What to Eat First: Protein, Vegetables, or Carb?

The last few weeks, I’ve been experimenting with how my body reacts to eating either protein or vegetables first.  I wanted to see if it would affect my digestion and whether eating either food groups first would decrease my bloating.

Let’s play out a few different scenarios…

Imagine you were me…

You sit down at the dinner table and you are given this plate of food.

You grab your fork and now what do you do? What would you dive into first?

Scenario One: Protein First


High protein foods take longer to digest and really put the acid in your stomach at war to break them down.  For this reason, protein should be eaten first because you want your stomache to get working on breaking down these foods before anything else gets a chance to absorb the acid.

Moreover, by starting a meal with protein, it will help reduce the blood sugar spike that typically will occur after eating most refined carbohydrates.  Therefore, when you keep your blood sugar levels stable, your body will be less likely to store extra calories as fat at your next meal.  Eating protein first may also promote weight loss as the signal travelling to your brain that you are full is faster than consuming other foods first.  By starting your day with protein, research has also shown that it is better for appetite control throughout the day.

Scenario Two: Vegetables First


For me, I prefer to eat vegetables first because I definitely enjoy my greens.   Studies have also shown that similarly to protein, vegetables can help with keeping your weight down as your insulin spike is inhibited and you feel fuller faster.  Vegetables are full of fibre and when you consume your greens first, everything you eat after (protein and carbs) gets covered with this fibre, which slows down your insulin spikes and the speed that sugar is transported into the blood.

Greens also make you full quicker because of the fibre in them is absorbing all the liquid in your stomach.  Proteins are harder to digest so when they are eaten first, everything else after may not get enough time to get digested properly and therefore, it forces other foods to remain in the stomach, slowing down the overall digestion process.  Raw vegetables actually contain a certain digestive enzyme that helps break down proteins so you may consider eating more raw greens than cooked.

Now the question about carbohydrates…


Personally, I try to limit my carbohydrates (unless it’s my guilty pleasure – cereal).  However, there are many good complex carbs your body needs for energy.  However, when your body receives carbs first, a message is sent to your brain that you are lacking fat and protein.  Therefore, your body may react by storing fat for use later but if protein is digested first, your body feels comfortable that it has enough reserve for basic functioning.
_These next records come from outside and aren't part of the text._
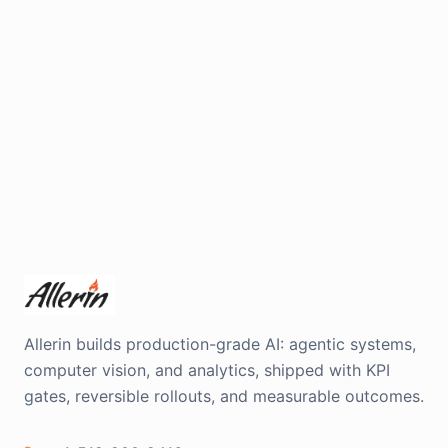
Allerin builds production-grade AI: agentic systems,
computer vision, and analytics, shipped with KPI
gates, reversible rollouts, and measurable outcomes.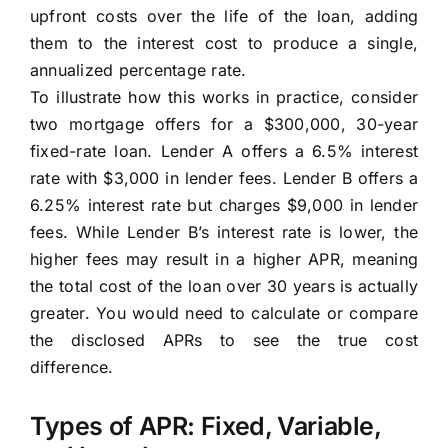
upfront costs over the life of the loan, adding
them to the interest cost to produce a single,
annualized percentage rate.
To illustrate how this works in practice, consider
two mortgage offers for a $300,000, 30-year
fixed-rate loan. Lender A offers a 6.5% interest
rate with $3,000 in lender fees. Lender B offers a
6.25% interest rate but charges $9,000 in lender
fees. While Lender B’s interest rate is lower, the
higher fees may result in a higher APR, meaning
the total cost of the loan over 30 years is actually
greater. You would need to calculate or compare
the disclosed APRs to see the true cost
difference.
Types of APR: Fixed, Variable,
Carbs is quite a complex food group (no pun intended haha) and you should only really eat this food group with vegetables.  It is not a group of foods that goes well with protein because of the way it digests in your stomach.  Therefore, I’ve listed some basic food combining rules by the Life Empowerment Institute below for your reference.

  1. Do not eat proteins and starches together. Your body requires an acid base to digest proteins and an alkaline base to digest starches. Proteins and starches combine well with green, leafy vegetables and non-starchy vegetables, but they do not combine well with each other.
  2. Generally fruits should be eaten alone or with other fruits. If fruits seem too sweet, then eat a handful of nuts (80% fruit, 20% nuts). Fruits digest so quickly that by the time they reach your stomach, they are already partially digested. If they arc combined with other foods, they will rot and ferment.
  3. Melons digest faster than any other food. Therefore, you should never eat melons with any other food including other fruits.
  4. Do not mix acid and/or sub-acid fruits with sweet fruits at the same meal. Acid fruits, such as grapefruits, pineapple, and strawberries, can be mixed with sub-acid fruits, such as apples, grapes, and peaches, but neither of these categories can be mixed with sweet fruits, such as bananas, dates, or raisins.
  5. Eat only four to six different fruits or vegetables at one meal.
  6. Fats and oils combine with everything (except fruits) but should be used in limited amounts because while they won’t inhibit digestion, they will slow it down.
Wait the following lengths of time between meals that don’t combine.
  • Two hours after eating fruit.
  • Three hours after eating starches.
  • Four hours after eating proteins.


It all comes down to bio-individuality.  For me, I enjoy eating my vegetables first as I’ve experienced less bloating and my digestion is much better.  If eating protein makes you feel better, then do what works for you! However, I do find some truth in different food combinations and it is something worth exploring.  Try keeping a mental diary of how you feel after mixing certain foods and tailor to what you think works best for your own body.